Stored records:
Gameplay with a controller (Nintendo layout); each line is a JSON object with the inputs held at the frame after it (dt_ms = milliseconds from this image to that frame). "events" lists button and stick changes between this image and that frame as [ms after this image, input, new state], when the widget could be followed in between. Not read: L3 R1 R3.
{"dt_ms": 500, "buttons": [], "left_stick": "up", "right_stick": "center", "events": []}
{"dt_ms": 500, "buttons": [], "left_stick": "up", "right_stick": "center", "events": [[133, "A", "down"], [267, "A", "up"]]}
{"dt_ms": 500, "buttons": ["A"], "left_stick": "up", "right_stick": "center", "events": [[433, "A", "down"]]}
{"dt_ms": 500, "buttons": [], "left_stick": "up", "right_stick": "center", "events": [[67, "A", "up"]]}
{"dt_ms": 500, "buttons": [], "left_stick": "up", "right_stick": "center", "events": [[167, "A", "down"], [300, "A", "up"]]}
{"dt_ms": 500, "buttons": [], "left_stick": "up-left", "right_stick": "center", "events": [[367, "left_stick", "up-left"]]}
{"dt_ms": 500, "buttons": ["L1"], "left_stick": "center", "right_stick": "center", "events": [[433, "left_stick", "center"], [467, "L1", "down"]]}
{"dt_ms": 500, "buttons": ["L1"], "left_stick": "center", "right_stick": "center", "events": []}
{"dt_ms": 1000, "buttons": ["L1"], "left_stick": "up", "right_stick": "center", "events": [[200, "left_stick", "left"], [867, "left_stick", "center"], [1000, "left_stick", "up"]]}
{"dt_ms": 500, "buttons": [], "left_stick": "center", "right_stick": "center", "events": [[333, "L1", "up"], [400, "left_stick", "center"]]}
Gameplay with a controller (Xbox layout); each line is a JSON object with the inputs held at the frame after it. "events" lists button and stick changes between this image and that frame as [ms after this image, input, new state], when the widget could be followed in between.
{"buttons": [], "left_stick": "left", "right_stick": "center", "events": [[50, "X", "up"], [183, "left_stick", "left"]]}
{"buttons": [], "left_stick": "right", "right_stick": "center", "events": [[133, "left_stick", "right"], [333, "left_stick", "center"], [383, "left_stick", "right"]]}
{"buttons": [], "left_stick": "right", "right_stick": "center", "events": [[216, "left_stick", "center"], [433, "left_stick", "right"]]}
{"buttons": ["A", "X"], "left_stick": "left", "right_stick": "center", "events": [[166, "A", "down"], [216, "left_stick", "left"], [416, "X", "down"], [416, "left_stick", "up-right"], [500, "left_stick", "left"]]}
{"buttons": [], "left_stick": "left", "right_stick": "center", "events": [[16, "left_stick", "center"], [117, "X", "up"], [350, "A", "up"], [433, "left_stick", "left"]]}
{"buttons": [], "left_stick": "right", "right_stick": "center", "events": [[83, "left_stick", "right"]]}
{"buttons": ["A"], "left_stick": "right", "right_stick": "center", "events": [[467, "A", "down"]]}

[About this exercise]
Could you reproduce every record exactly as written?

[Answer area]
Gameplay with a controller (Nintendo layout); each line is a JSON object with the inputs held at the frame after it (dt_ms = milliseconds from this image to that frame). "events" lists button and stick changes between this image and that frame as [ms after this image, input, new state], when the widget could be followed in between. Not read: L3 R1 R3.
{"dt_ms": 500, "buttons": [], "left_stick": "up", "right_stick": "center", "events": []}
{"dt_ms": 500, "buttons": [], "left_stick": "up", "right_stick": "center", "events": [[133, "A", "down"], [267, "A", "up"]]}
{"dt_ms": 500, "buttons": ["A"], "left_stick": "up", "right_stick": "center", "events": [[433, "A", "down"]]}
{"dt_ms": 500, "buttons": [], "left_stick": "up", "right_stick": "center", "events": [[67, "A", "up"]]}
{"dt_ms": 500, "buttons": [], "left_stick": "up", "right_stick": "center", "events": [[167, "A", "down"], [300, "A", "up"]]}
{"dt_ms": 500, "buttons": [], "left_stick": "up-left", "right_stick": "center", "events": [[367, "left_stick", "up-left"]]}
{"dt_ms": 500, "buttons": ["L1"], "left_stick": "center", "right_stick": "center", "events": [[433, "left_stick", "center"], [467, "L1", "down"]]}
{"dt_ms": 500, "buttons": ["L1"], "left_stick": "center", "right_stick": "center", "events": []}
{"dt_ms": 1000, "buttons": ["L1"], "left_stick": "up", "right_stick": "center", "events": [[200, "left_stick", "left"], [867, "left_stick", "center"], [1000, "left_stick", "up"]]}
{"dt_ms": 500, "buttons": [], "left_stick": "center", "right_stick": "center", "events": [[333, "L1", "up"], [400, "left_stick", "center"]]}
Gameplay with a controller (Xbox layout); each line is a JSON object with the inputs held at the frame after it. "events" lists button and stick changes between this image and that frame as [ms after this image, input, new state], when the widget could be followed in between.
{"buttons": [], "left_stick": "left", "right_stick": "center", "events": [[50, "X", "up"], [183, "left_stick", "left"]]}
{"buttons": [], "left_stick": "right", "right_stick": "center", "events": [[133, "left_stick", "right"], [333, "left_stick", "center"], [383, "left_stick", "right"]]}
{"buttons": [], "left_stick": "right", "right_stick": "center", "events": [[216, "left_stick", "center"], [433, "left_stick", "right"]]}
{"buttons": ["A", "X"], "left_stick": "left", "right_stick": "center", "events": [[166, "A", "down"], [216, "left_stick", "left"], [416, "X", "down"], [416, "left_stick", "up-right"], [500, "left_stick", "left"]]}
{"buttons": [], "left_stick": "left", "right_stick": "center", "events": [[16, "left_stick", "center"], [117, "X", "up"], [350, "A", "up"], [433, "left_stick", "left"]]}
{"buttons": [], "left_stick": "right", "right_stick": "center", "events": [[83, "left_stick", "right"]]}
{"buttons": ["A"], "left_stick": "right", "right_stick": "center", "events": [[467, "A", "down"]]}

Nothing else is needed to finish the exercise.